PASSAGE FOR REVIEW:
US LNG exports will shrink if margin squeeze intensifies
Ron Bousso reuters.com
LONDON, Dec 4 (Reuters) - Soaring U.S. natural gas prices are eroding profit margins for the nation's LNG producers, a trend that could deepen in the coming years, forcing exports to drop as global competition heats up.
U.S. benchmark Henry Hub gas prices spiked on Wednesday to their highest level in three years at over $5 per million British thermal units (mmbtu) for January delivery thanks to the combination of cold weather across the U.S. Northeast and a sharp rise in feedstock demand from liquefied natural gas (LNG) plants.
At the same time, an abundance of global LNG, mostly due to new U.S. supply additions, has pushed prices lower in big demand centers in Asia and Europe.
The U.S. became the world's biggest LNG exporter in 2023, surpassing Australia and Qatar. Exports from its eight main LNG terminals hit a record 12 billion cubic meters (bcm) in November, a 20% rise from a year earlier, according to LSEG data.
Europe felt the biggest price impact, as it absorbs 65% of U.S. exports. Benchmark European TTF gas prices fell below 30 euros per megawatt hour in recent days, hitting their lowest since April 2024.
The effect was magnified by weaker Chinese imports, which are set to fall to around 65 million metric tons this year, their lowest since 2022, according to data from commodity analysts Kpler.
As a result of the dynamics on both sides of the Atlantic, the spread between Henry Hub and TTF prices has shrunk to around $4.70 per mmbtu, the slimmest since April 2021, according to LSEG data.
This is squeezing the profit margins for U.S. LNG exporters.
"U.S. LNG has made outstanding margins since late 2021, but those margins have come back to more normal levels now as the market has stabilised and new LNG capacity starts coming online," said Saul Kavonic, head of energy research at MST Marquee.

DATA FOR ANALYSIS:
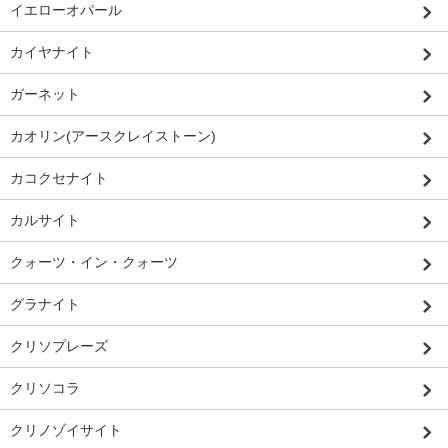
イエローオパール
カイヤナイト
ガーネット
カオリン(アースクレイストーン)
カコクセナイト
カルサイト
クォーツ・イン・クォーツ
グラナイト
クリソプレーズ
クリソコラ
クリノゾイサイト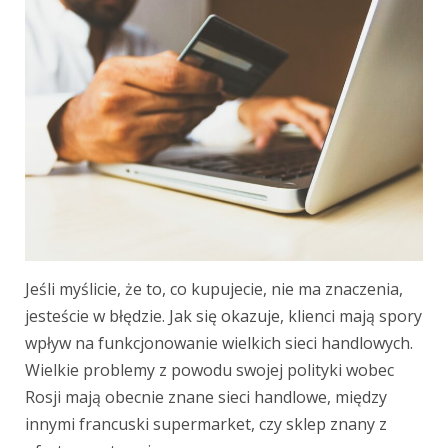
Jeśli myślicie, że to, co kupujecie, nie ma znaczenia,
jesteście w błędzie. Jak się okazuje, klienci mają spory
wpływ na funkcjonowanie wielkich sieci handlowych.
Wielkie problemy z powodu swojej polityki wobec
Rosji mają obecnie znane sieci handlowe, między
innymi francuski supermarket, czy sklep znany z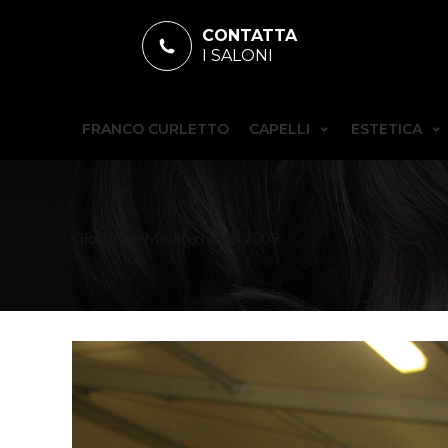
CONTATTA
I SALONI
FRANCO CURLETTO
CAPELLI
ESTETICA
Giochi del Mediterraneo 2009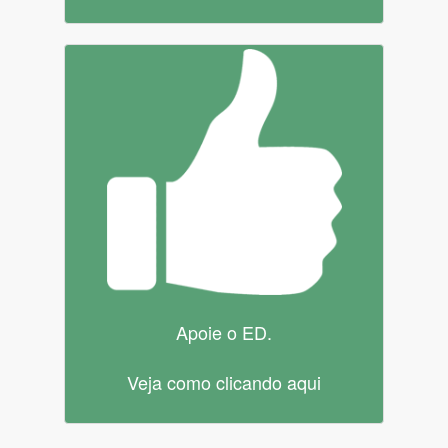
Apoie o ED.
Veja como clicando aqui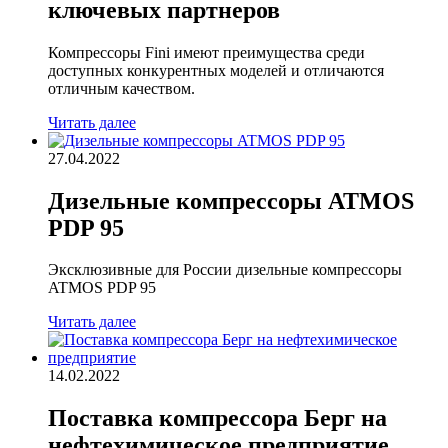
ключевых партнеров
Компрессоры Fini имеют преимущества среди
доступных конкурентных моделей и отличаются
отличным качеством.
Читать далее
27.04.2022
Дизельные компрессоры ATMOS
PDP 95
Эксклюзивные для России дизельные компрессоры
ATMOS PDP 95
Читать далее
14.02.2022
Поставка компрессора Берг на
нефтехимическое предприятие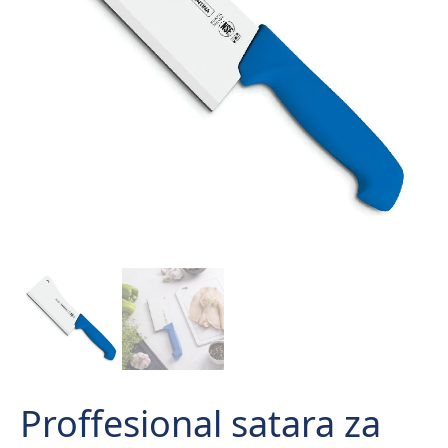
Proffesional satara za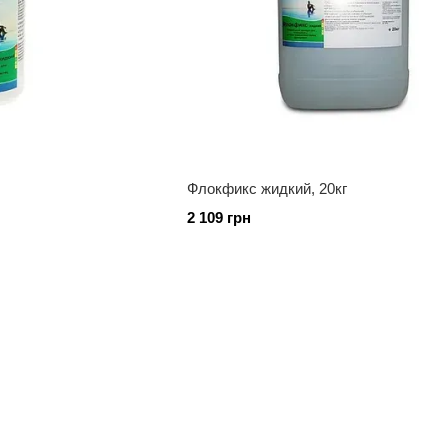
Флокфикс жидкий, 20кг
2 109 грн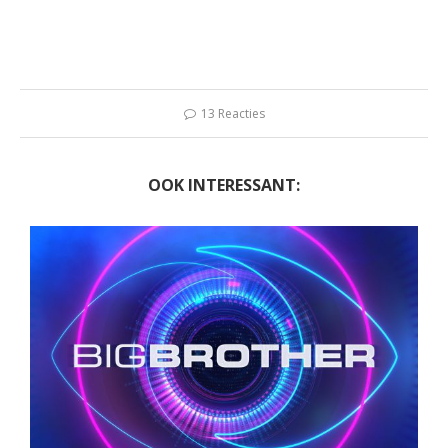
13 Reacties
OOK INTERESSANT: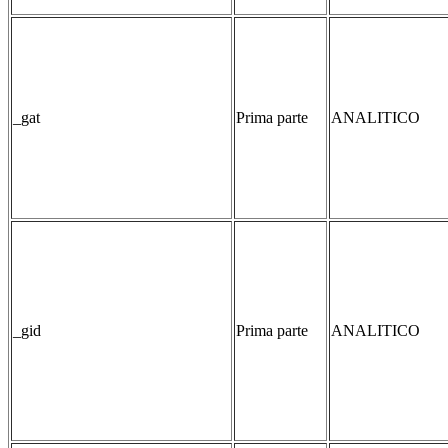
_gat
Prima parte
ANALITICO
_gid
Prima parte
ANALITICO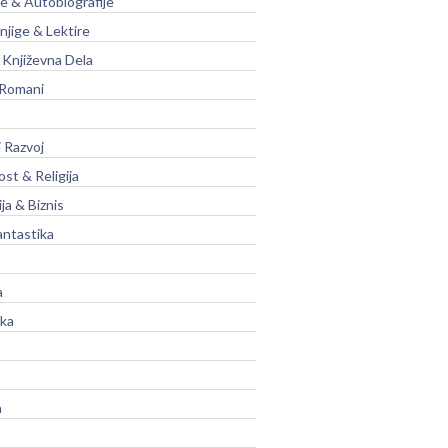
je & Autobiografije
njige & Lektire
Književna Dela
 Romani
 Razvoj
st & Religija
ja & Biznis
antastika
a
ika
a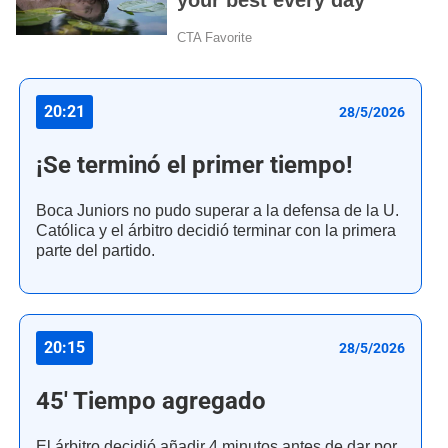
20:21
28/5/2026
¡Se terminó el primer tiempo!
Boca Juniors no pudo superar a la defensa de la U.
Católica y el árbitro decidió terminar con la primera
parte del partido.
20:15
28/5/2026
45' Tiempo agregado
El árbitro decidió añadir 4 minutos antes de dar por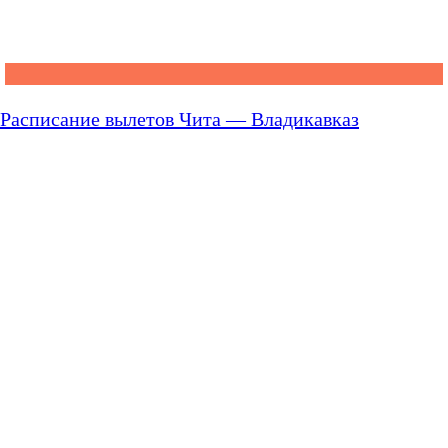
Расписание вылетов Чита — Владикавказ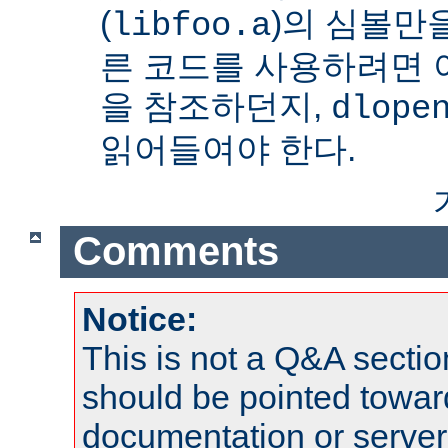
(
)의 심볼만을
libfoo.a
른 코드를 사용하려면 
을 참조하던지,
dlope
읽어들여야 한다.
Comments
Notice:
This is not a Q&A sect
should be pointed towar
documentation or serve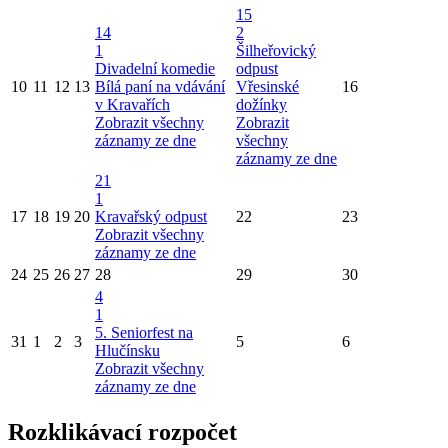
15
14
2
1
Šilheřovický
Divadelní komedie
odpust
10
11
12
13
Bílá paní na vdávání
Vřesinské
16
v Kravařích
dožínky
Zobrazit všechny
Zobrazit
záznamy ze dne
všechny
záznamy ze dne
21
1
17
18
19
20
Kravařský odpust
22
23
Zobrazit všechny
záznamy ze dne
24
25
26
27
28
29
30
4
1
5. Seniorfest na
31
1
2
3
5
6
Hlučínsku
Zobrazit všechny
záznamy ze dne
Rozklikávací rozpočet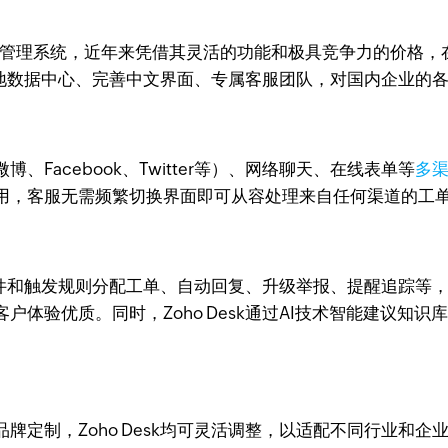
服务工单管理系统，近年来凭借其灵活的功能和极具竞争力的价格，
拥有本地数据中心、完善中文界面、专属客服团队，对国内企业
博、Facebook、Twitter等）、网络聊天、在线表单等
多
用，客服无需频繁切换界面即可从容处理来自任何渠道的工
设条件和触发规则分配工单、自动回复、升级举报、提醒追踪等
体验优质。同时，Zoho Desk通过AI技术智能建议知
牌定制，Zoho Desk均可灵活调整，以适配不同行业和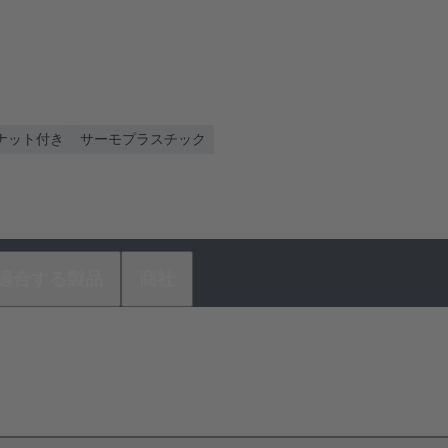
5 ナット付き
サーモプラスチック
適合する製品
商社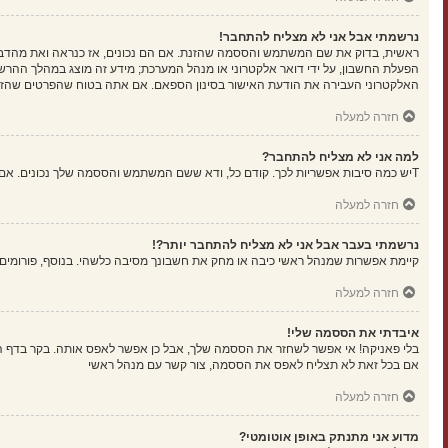
נרשמתי אבל אני לא מצליח להתחבר!
הפעלת החשבון, על ידי דואר אלקטרוני או מנהל המערכת; מידע זה מוצג במהלך ההרש
האלקטרוני העבירה את הודעת האישור בסינון הספאם. אם אתה בטוח שהפרטים שהזנת נ
חזרה למעלה
למה אני לא מצליח להתחבר?
Tיש כמה סיבות אפשריות לכך. קודם כל, ודא ששם המשתמש והססמה שלך נכונים. אם הם נכונים, צור קשר עם מנהל ראשי כדי לוודא שלא נחסמת. לחילופין, יכול להיות שיש שגיאה בהגדרות האתר שהמנהלים שלו יצטרכו לתקן.
חזרה למעלה
נרשמתי בעבר אבל אני לא מצליח להתחבר יותר?!
קיימת אפשרות שמנהל ראשי כיבה או מחק את חשבונך מסיבה כלשהי. בנוסף, פורומים ר
חזרה למעלה
איבדתי את הססמה שלי!
בלי פאניקה! אי אפשר לשחזר את הססמה שלך, אבל כן אפשר לאפס אותה. בקר בדף 
אם בכל זאת לא תצליח לאפס את הססמה, צור קשר עם מנהל ראשי
חזרה למעלה
מדוע אני מתנתק באופן אוטומטי?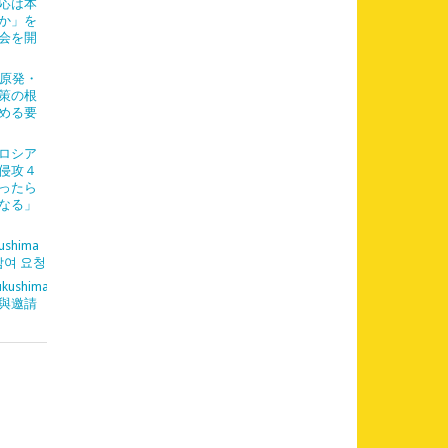
応は本
か」を
会を開
「原発・
策の根
める要
「ロシア
侵攻４
ったら
なる」
ushima
참여 요청
kushima
與邀請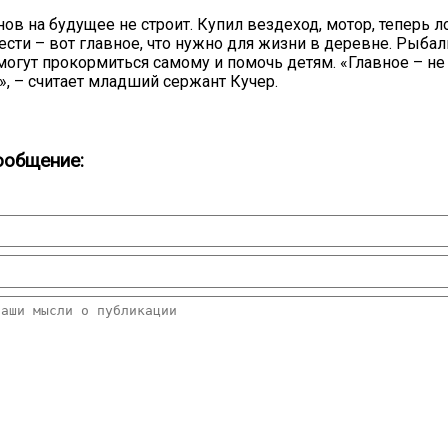
ов на будущее не строит. Купил вездеход, мотор, теперь л
ести – вот главное, что нужно для жизни в деревне. Рыбалк
могут прокормиться самому и помочь детям. «Главное – не 
», – считает младший сержант Кучер.
ообщение: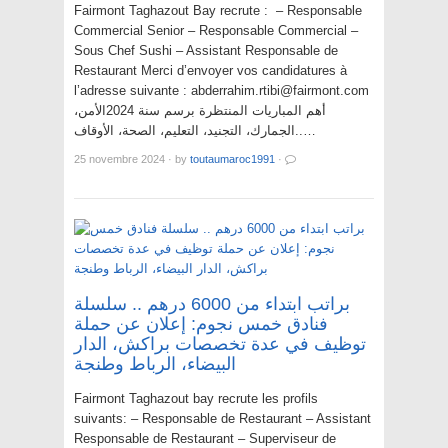
Fairmont Taghazout Bay recrute : – Responsable
Commercial Senior – Responsable Commercial –
Sous Chef Sushi – Assistant Responsable de
Restaurant Merci d’envoyer vos candidatures à
l’adresse suivante : abderrahim.rtibi@fairmont.com
أهم المباريات المنتظرة برسم سنة 2024الأمن،
الجمارك، التجنيد، التعليم، الصحة، الأوقاف..…
25 novembre 2024
·
by
toutaumaroc1991
·
براتب ابتداء من 6000 درهم .. سلسلة
فنادق خمس نجوم: إعلان عن حملة
توظيف في عدة تخصصات براكش، الدار
البيضاء، الرباط وطنجة
Fairmont Taghazout bay recrute les profils
suivants: – Responsable de Restaurant – Assistant
Responsable de Restaurant – Superviseur de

WORK TO COMPLETE:
1. Reproduce everything in the article on U.S. LNG exports from "The effect was" down to "U.S. LNG exporters.".
2. In the article on U.S. LNG exports, condense the paragraph that begins "The U.S. became the world's biggest LNG exporter" into a shorter version that keeps its main facts.
3. Carry on writing the article on U.S. LNG exports from its final sentence.

ANSWERS IN ORDER:
1.
The effect was magnified by weaker Chinese imports, which are set to fall to around 65 million metric tons this year, their lowest since 2022, according to data from commodity analysts Kpler.
As a result of the dynamics on both sides of the Atlantic, the spread between Henry Hub and TTF prices has shrunk to around $4.70 per mmbtu, the slimmest since April 2021, according to LSEG data.
This is squeezing the profit margins for U.S. LNG exporters.

2. In 2023 the U.S. overtook Australia and Qatar as the world's largest LNG exporter. LSEG data show that its eight main terminals exported a record 12 bcm in November, 20% more than a year earlier.

3.
These margins now risk dropping below normal levels. Many U.S. LNG export contracts will be out of the money if the Henry Hub-TTF spread drops below $4 per mmbtu. And if margins fall below $2, representing LNG production costs, operators will almost certainly have to reduce production, according to Kavonic.
Shrinking profits
NO LNG OUTPUT CUTS … FOR NOW
On the one hand, this suggests that production is unlikely to be curtailed next year as spreads are very unlikely to breach the $2 level. But that could change in 2027 and 2028 when more global supply comes onstream, mostly from the U.S. and Qatar.
Between 2025 and 2030, new LNG export capacity is expected to grow by 300 bcm per year, up 50% from 2025 levels, according to the International Energy Agency.
Around 45% of the capacity will come from the U.S., which has accounted for more than half of total additions of 390 bcm per year of capacity since 2019, according to the IEA.
Capacity is poised to grow further in the coming months with the Golden Pass terminal, owned by Exxon Mobil and QatarEnergy, and Cheniere's Corpus Christi expansion.
And this exceptional growth is not slowing down.
A total of 83 bcm per year of new U.S. LNG projects got the green light for development between January and October 2025, making it a record year for final investment decisions, according to the IEA.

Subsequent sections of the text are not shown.